# Nitric acid fumes



## enagaland (Jun 10, 2013)

I am new to the art of silver recovery and find this forum a great help,,,,but would like any ideas about how best to vent the fumes from nitric acid when silver scrap is used for small scale production,,,,or best to go outdoors and hope not to kill the next doors cat,,


----------



## squarecoinman (Jun 10, 2013)

enagaland said:


> I am new to the art of silver recovery and find this forum a great help,,,,but would like any ideas about how best to vent the fumes from nitric acid when silver scrap is used for small scale production,,,,or best to go outdoors and hope not to kill the next doors cat,,




Hi Enagaland , welcome to the forum 

It is a good idea to learn how to use the search function 
also it would be a good idea to read all post in the safety section 

here is a sample about Nitric acid , but please do read all.
http://goldrefiningforum.com/~goldrefi/phpBB3/viewtopic.php?f=47&t=15691

please also read Hoke´s book about refining ( it can be downloaded for free a link is in my signature )
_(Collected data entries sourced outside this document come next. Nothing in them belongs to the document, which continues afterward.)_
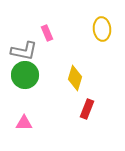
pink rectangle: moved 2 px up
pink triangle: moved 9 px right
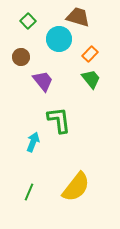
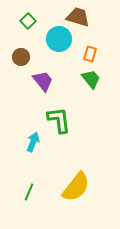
orange rectangle: rotated 28 degrees counterclockwise
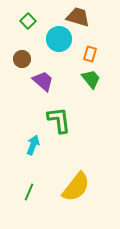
brown circle: moved 1 px right, 2 px down
purple trapezoid: rotated 10 degrees counterclockwise
cyan arrow: moved 3 px down
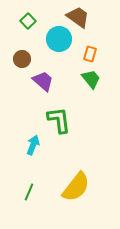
brown trapezoid: rotated 20 degrees clockwise
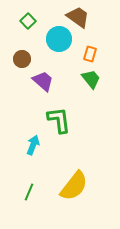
yellow semicircle: moved 2 px left, 1 px up
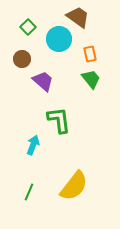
green square: moved 6 px down
orange rectangle: rotated 28 degrees counterclockwise
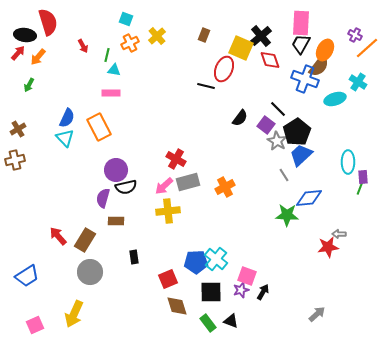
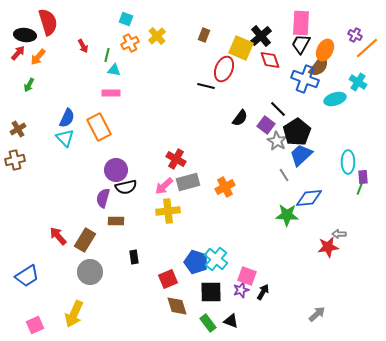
blue pentagon at (196, 262): rotated 20 degrees clockwise
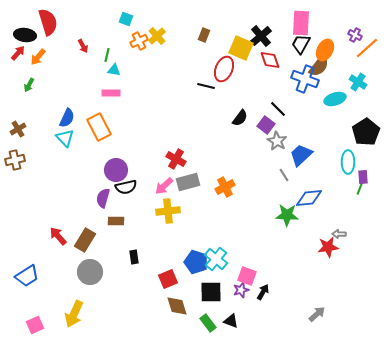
orange cross at (130, 43): moved 9 px right, 2 px up
black pentagon at (297, 132): moved 69 px right
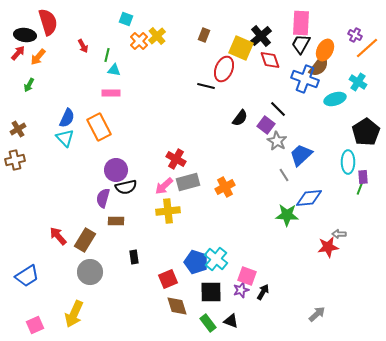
orange cross at (139, 41): rotated 18 degrees counterclockwise
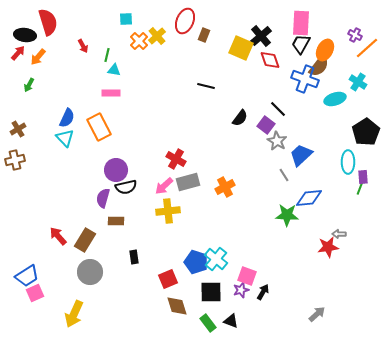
cyan square at (126, 19): rotated 24 degrees counterclockwise
red ellipse at (224, 69): moved 39 px left, 48 px up
pink square at (35, 325): moved 32 px up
Since you ask I assume you do not have safety equipment and hood / scrubber etc etc. Therefore do this outside, Nitric fumes will not only kill the cat it will also kill the neighbor and yourself. 

Therefore please take safety serious 

scm


----------



## patnor1011 (Jun 10, 2013)

Use watch glass that will contain them a bit and also save you bit of acid.


----------



## jeneje (Jun 10, 2013)

Using HNO3 (nitric) in any process can be dangerous. Under "build your own equipment" there are some post about building and using fume hoods and scrubbers, you might want to check them out. It is always better to be safe then sorry. Butcher has wrote some great post on NO and NO2 you might want to read also. 

Ken


----------